We will assume equal time intervals, so \(\Delta_n=\Delta\). We start by assuming we are simulating \(\Delta W_n\) and \(\Delta Z_n\) by the independent standard-normal random variables \(U_{1,n}\) and \(U_{2,n}\) using the expressions

\[\begin{split}\begin{align} \Delta W_n&=U_{1,n}\sqrt{\Delta} \\ \Delta Z_n&=\frac{1}{2}\Delta^{3/2}\left(U_{1,n}+\frac{1}{\sqrt{3}}U_{2,n} \right)\,. \end{align}\end{split}\]

Now we want to derive expressions for the new independent standard-normal random variables \(\tilde{U}_{1,n}\) and \(\tilde{U}_{2,n}\). Start by looking at \(\Delta\tilde{W}_n\):

\[\begin{split}\begin{align} \Delta\tilde{W}_n&=\Delta W_n+\Delta W_{n+1} \\ &=(U_{1,n}+U_{1,n+1})\sqrt{\Delta} \\ &=\frac{U_{1,n}+U_{1,n+1}}{\sqrt{2}}\sqrt{\tilde{\Delta}}\,. \end{align}\end{split}\]

This tells us

\[\begin{split}\begin{align} \tilde{U}_{1,n}&=\frac{U_{1,n}+U_{1,n+1}}{\sqrt{2}}\,. \end{align}\end{split}\]

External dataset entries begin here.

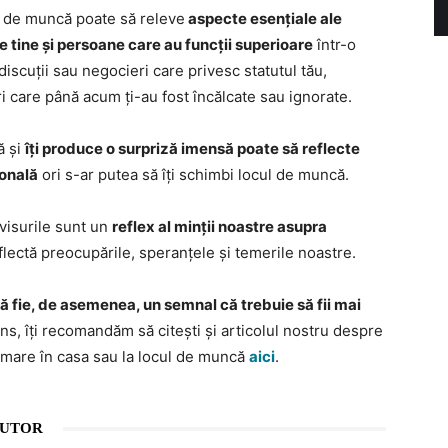
ul de muncă poate să releve
aspecte esențiale ale
re tine și persoane care au funcții superioare
într-o
discuții sau negocieri care privesc statutul tău,
i care până acum ți-au fost încălcate sau ignorate.
ă și
îți produce o surpriză imensă poate să reflecte
ională
ori s-ar putea să îți schimbi locul de muncă.
visurile sunt un
reflex al minții noastre asupra
eflectă preocupările, speranțele și temerile noastre.
ă fie, de asemenea, un semnal că trebuie să fii mai
ens, îți recomandăm să citești și articolul nostru despre
e mare în casa sau la locul de muncă
aici
.
AUTOR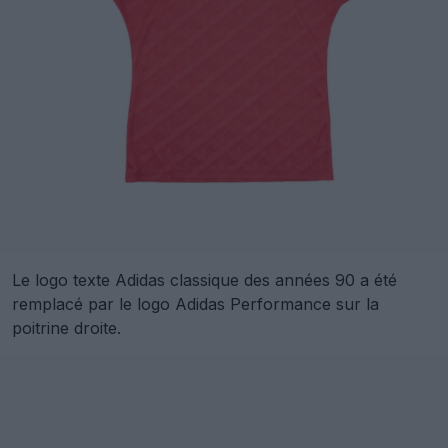
Le logo texte Adidas classique des années 90 a été
remplacé par le logo Adidas Performance sur la
poitrine droite.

It is easy to verify this is a standard-normal random variable.

Now look at \(\Delta\tilde{Z}_n\):

\[\begin{split}\begin{align} \Delta\tilde{Z}_n&=\Delta Z_n+\Delta\Delta W_n+\Delta Z_{n+1} \\ &=\frac{1}{2}\Delta^{3/2}\left(U_{1,n}+\frac{1}{\sqrt{3}}U_{2,n}\right) +\Delta U_{1,n}\sqrt{\Delta} +\frac{1}{2}\Delta^{3/2}\left(U_{1,n+1}+\frac{1}{\sqrt{3}}U_{2,n+1}\right) \\ &=\frac{1}{2}\Delta^{3/2}\left(3U_{1,n}+U_{1,n+1}+\frac{1}{\sqrt{3}}\left( U_{2,n}+U_{2,n+1}\right)\right) \\ &=\frac{1}{2}\tilde{\Delta}^{3/2}\frac{1}{2\sqrt{2}}\left( 2(U_{1,n}+U_{1,n+1})+U_{1,n}-U_{1,n+1} +\frac{1}{\sqrt{3}}(U_{2,n}+U_{2,n+1})\right) \\ &=\frac{1}{2}\tilde{\Delta}^{3/2}\left(\frac{U_{1,n}+U_{1,n+1}}{\sqrt{2}} +\frac{1}{\sqrt{3}}\left(\frac{\sqrt{3}}{2}\frac{U_{1,n}-U_{1,n+1}}{\sqrt{2}} +\frac{1}{2}\frac{U_{2,n}+U_{2,n+1}}{\sqrt{2}}\right)\right)\,. \end{align}\end{split}\]

This tells us

\[\begin{split}\begin{align} \tilde{U}_{2,n}&=\frac{\sqrt{3}}{2}\frac{U_{1,n}-U_{1,n+1}}{\sqrt{2}} +\frac{1}{2}\frac{U_{2,n}+U_{2,n+1}}{\sqrt{2}}\,. \end{align}\end{split}\]

Again, it is relatively straightforward to verify that this is another standard-normal random variable and independent of \(\tilde{U}_{1,n}\).